INFORMATION:

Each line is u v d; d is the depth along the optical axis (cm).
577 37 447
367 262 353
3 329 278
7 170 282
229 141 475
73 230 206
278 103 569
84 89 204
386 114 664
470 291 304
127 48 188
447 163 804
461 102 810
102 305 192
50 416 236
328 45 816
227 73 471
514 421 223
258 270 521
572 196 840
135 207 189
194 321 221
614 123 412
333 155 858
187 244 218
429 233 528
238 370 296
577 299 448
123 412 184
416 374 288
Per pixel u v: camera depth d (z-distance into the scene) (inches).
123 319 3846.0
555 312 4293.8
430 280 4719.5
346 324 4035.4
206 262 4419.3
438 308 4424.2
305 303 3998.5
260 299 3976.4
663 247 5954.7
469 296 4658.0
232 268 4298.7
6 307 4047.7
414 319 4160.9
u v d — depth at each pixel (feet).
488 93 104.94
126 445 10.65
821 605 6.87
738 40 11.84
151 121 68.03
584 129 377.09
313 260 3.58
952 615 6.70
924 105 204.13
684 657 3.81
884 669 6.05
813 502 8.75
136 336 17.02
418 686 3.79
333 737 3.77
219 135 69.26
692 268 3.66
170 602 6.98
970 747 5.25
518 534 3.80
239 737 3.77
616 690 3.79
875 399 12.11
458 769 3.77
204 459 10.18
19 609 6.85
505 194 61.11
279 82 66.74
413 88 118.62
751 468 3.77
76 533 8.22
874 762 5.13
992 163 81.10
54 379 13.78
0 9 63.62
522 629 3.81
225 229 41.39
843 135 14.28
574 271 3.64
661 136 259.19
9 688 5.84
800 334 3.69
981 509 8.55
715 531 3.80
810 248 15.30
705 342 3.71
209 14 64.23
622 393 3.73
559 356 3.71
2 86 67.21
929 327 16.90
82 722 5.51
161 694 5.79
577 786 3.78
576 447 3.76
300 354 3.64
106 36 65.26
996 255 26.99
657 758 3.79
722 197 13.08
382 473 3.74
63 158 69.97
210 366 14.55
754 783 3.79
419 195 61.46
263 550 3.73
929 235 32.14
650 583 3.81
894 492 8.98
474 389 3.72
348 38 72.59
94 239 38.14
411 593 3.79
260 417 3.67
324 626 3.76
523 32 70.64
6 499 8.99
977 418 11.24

TRY IT:
Tally the lines above that contain the word "depth", and reply with only the number.

ANSWER BOX:
3